The following employment figures were recognized in the BLS's report —
Cio, November 3, 2011
Amongst the decrease in the unemployment rate, cloud computing, security and the mobile space hold the most growth potential in the coming years, according to IT professionals surveyed by Modis.
While no single technology dominated that portion of the study, which polled 502 tech workers on issues related to their jobs and the IT industry, those areas took the top three spots. Cloud computing earned 29 percent of the vote, security tallied 21 percent and mobile scored 18 percent.
The technologies are linked, said Jack Cullen, president of Modis. As companies turn to cloud computing to deliver services over mobile devices, securing data is paramount, he said.
"Security has got to be one of the first things you think about even before talking about mobile applications or strategy," he said.
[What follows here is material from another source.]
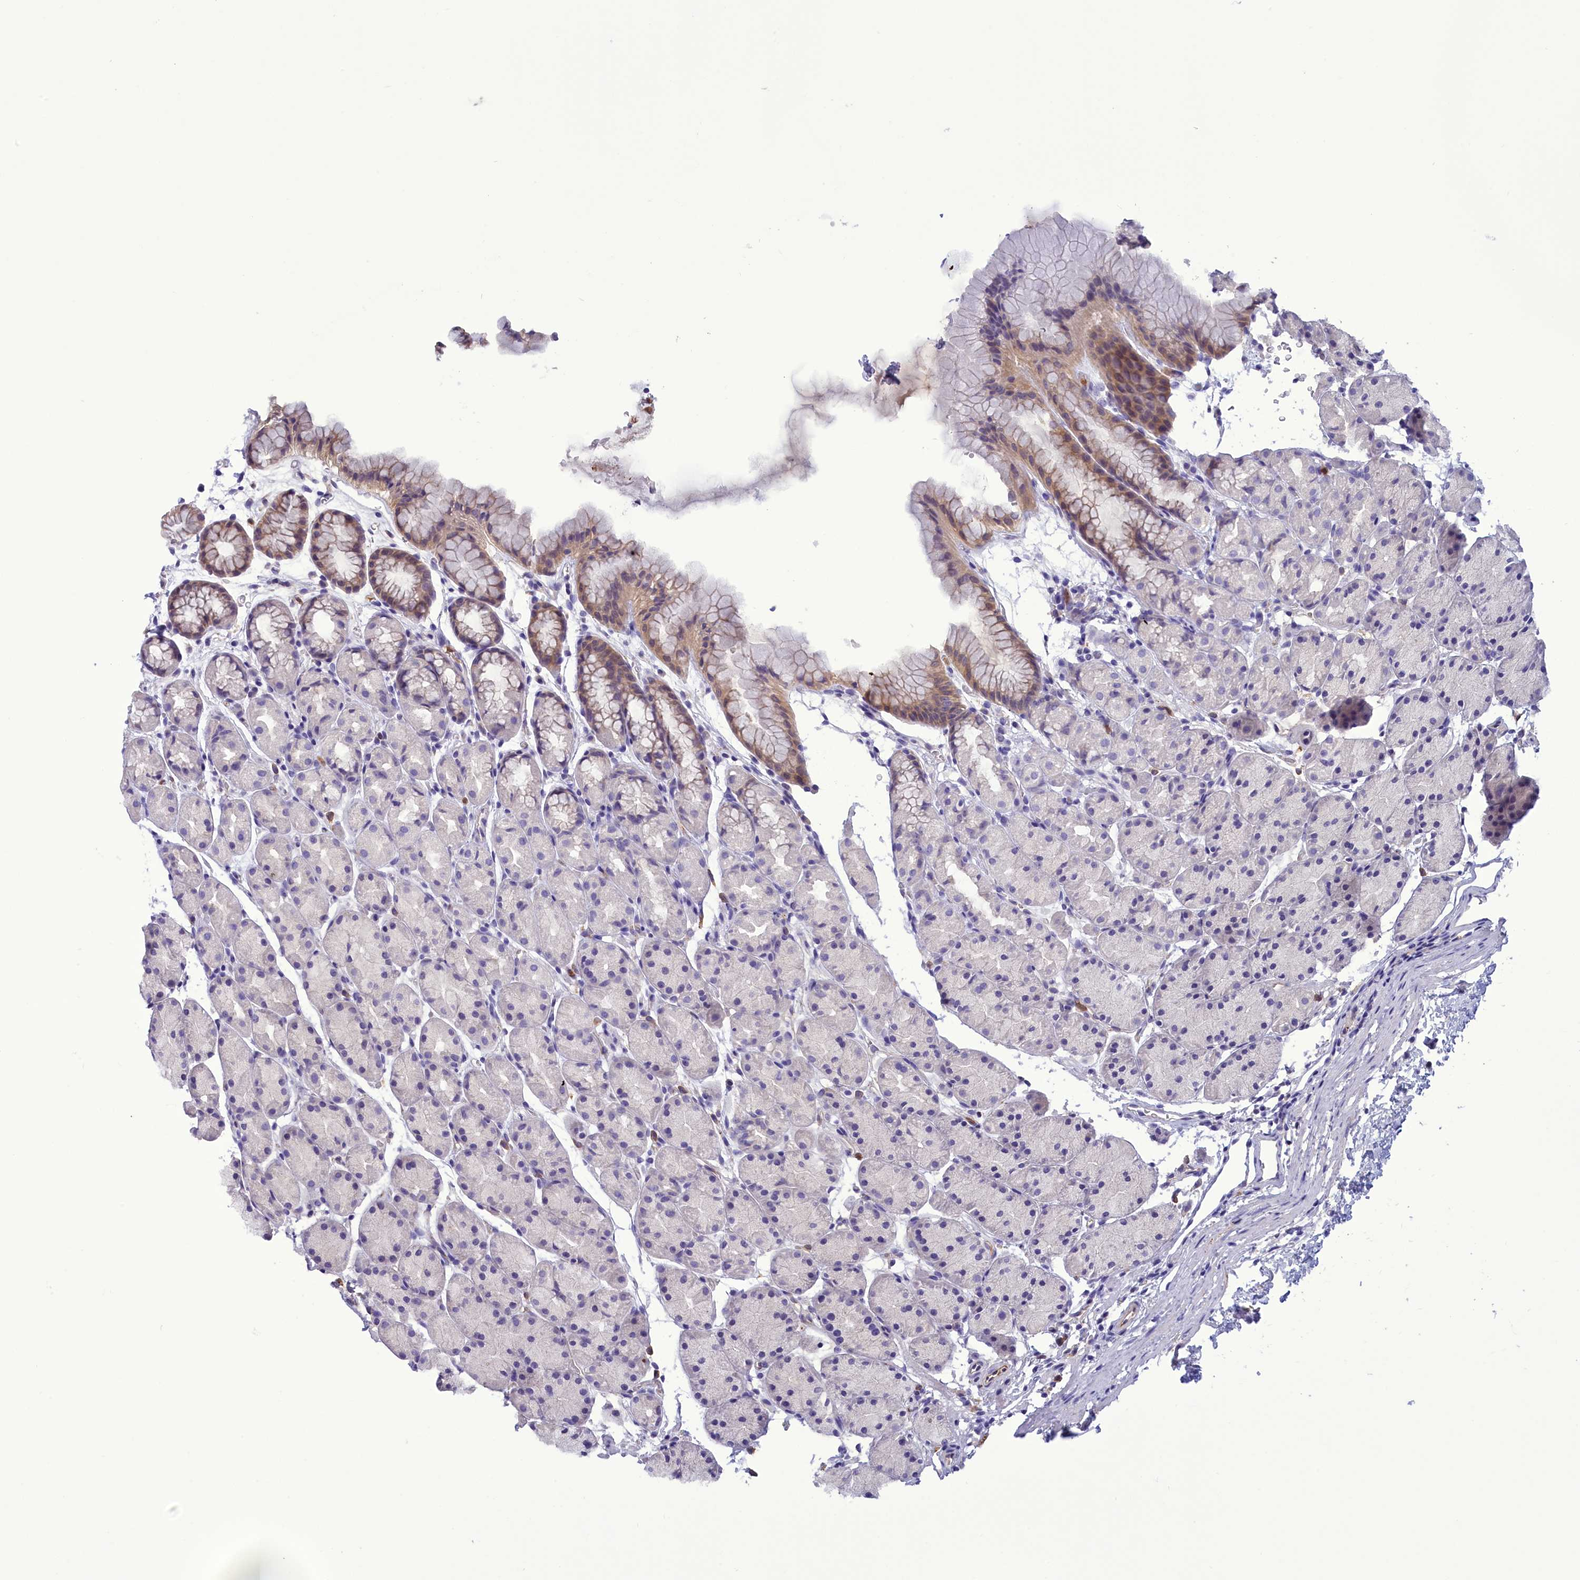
{"staining": {"intensity": "weak", "quantity": "<25%", "location": "cytoplasmic/membranous"}, "tissue": "stomach", "cell_type": "Glandular cells", "image_type": "normal", "snomed": [{"axis": "morphology", "description": "Normal tissue, NOS"}, {"axis": "topography", "description": "Stomach, upper"}, {"axis": "topography", "description": "Stomach"}], "caption": "A high-resolution histopathology image shows immunohistochemistry staining of unremarkable stomach, which shows no significant staining in glandular cells. (DAB immunohistochemistry visualized using brightfield microscopy, high magnification).", "gene": "FAM149B1", "patient": {"sex": "male", "age": 47}}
Firms first need to ask how they plan on securing their information in a cloud computing environment.The study also looked into how likely workers are to switch jobs, with 64 percent of respondents expressing that they are content in their current positions and not looking to leave.
A quarter of respondents would switch jobs if they were offered the right position, the results found.
This uncertainty extends to 2012's employment predictions, which are tied to the financial market's performance, Cullen said. The survey found that 65 percent of respondents predicted that team headcount would stay the same next year. Some IT professionals do foresee staff level increases, with 11 percent calling for significant hiring and 17 percent calling for marginal additions.
Forbes, December 5, 2011
Technology recruiters have seen a resurgence in demand for their services and clients as mobile applications, software development, design and infrastructure jobs have taken off.
While overall tech salaries for 2011 are not out yet, the trend from 2006-2010 showed a dramatic increase. Overall salaries rose approximately 14%, and Silicon Valley salaries rose 16% during this time frame, according to data from Alice Hill, managing director at Dice.com, a technology job-search Web site. Considering the strains on supply, salaries are only likely to go higher in 2011 and 2012.
Anything mobile related is very much in demand, "particularly in e-commerce," said Diana Dyeovich, a technical recruiter. Developers have seen an increase in demand for their services, and as such, as increase in pay.
With people increasingly using their smart- phones and tablets on a daily basis for their data consumption, salaries can be expected to rise.